The Pyramid of Good Jobs

By Shikole Struber

In case you weren't already regretting the degree you just received because it seems to be useless in this economy, here is a handy dandy pyramid to make you regret it more!

7 of the top jobs are in IT. Which would rock for me if I actually did something IT related where I work. Healthcare is another category overly represented on the chart. If you plan on going for your masters any time soon, I would recommend getting it in one of these fields.


  1. I wouldn't say I regret the degree I got (political science), but I wish I did have a technical skill or a broader understanding of related fields I've dabbled in, like economics. Although, this is probably because I'm a nerd and just love learning.

    I've spent a decent amount of time this summer daydreaming about my post-grad life if I didn't get a commission through Air Force ROTC while friends have been fretting about jobs or applying to grad school like it was their job.

    I'd like to think if I didn't join ROTC, I would have laid the groundwork for a post grad job a year or two ago. My employed friends did this through interning/co-oping at Defense Department or the Wall Street banks that subsequently hired them on...but even that's a long shot. And in reference to one of your blog's about the job search; I would like to think if I was competing in the job market I would get hired because I would be much more aggressive than my complacent classmates simply sending things in on-line. I read an article recently about a job candidate who, tired of getting numerous rejection cover letters, changed up his CV to be a bit more profanity laden and unorthodox, and actually starting getting called for interviews.

    I'm happy with my major and education. Fortunately, being a military officer only requires a bachelor's degree and they don't care what it's in. An '08 American University grad that's in the Air Force now as a navigator/combat systems officer, well she was an art history major and her major is going to be inconsequential to future earnings/career as her military/work experience is going to help land her great job opportunities.

    As for the IT field...a girl I was dating last semester, OK, woman, she is 33 and worked in IT. After graduating summa cum laude with a B.S. in psychology, she found that IT jobs paid more entry level and then got stuck doing that. I felt bad for her really, because she wasn't in IT because it was her passion, it just paid well and work was work for the money, not because it was a labor of love.

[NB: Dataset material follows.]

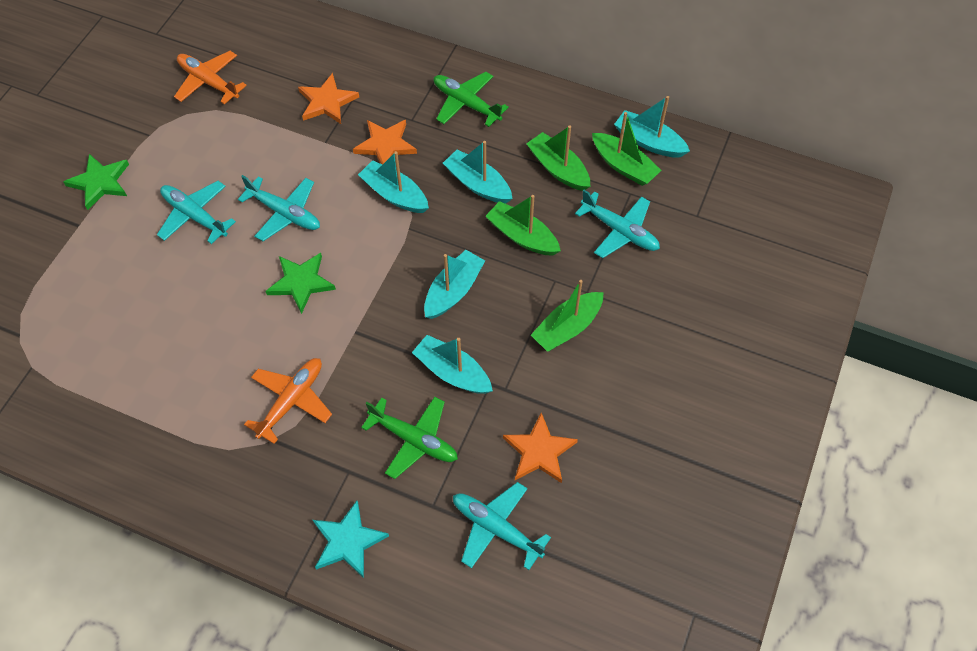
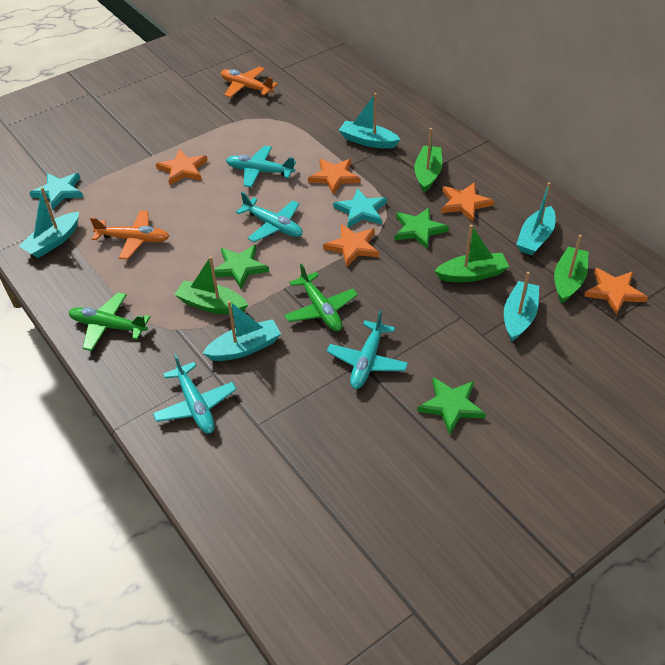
green star: 2 -> 3
orange star: 3 -> 5
turquoise star: 1 -> 2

  2. I have just completed my 1st year of physician assistant school and will be beginning my second year which is clinicals, if anybody is interested in PA school they should be warned, try jamming 4 years of med school into 2.... not easy, it is very stressful!!! while once you graduate life may be considered "easy" (by which i mean good pay, no problem finding a job, ability to change from one field in medicine to another with no residency) the 2 years you are in school will be hell. but over and over again PA's are listed in the "field you need to/wish you were doing lists" without taking into account the 2 years of hell. I do not regret my decision but be warned it is NOT for the faint of heart!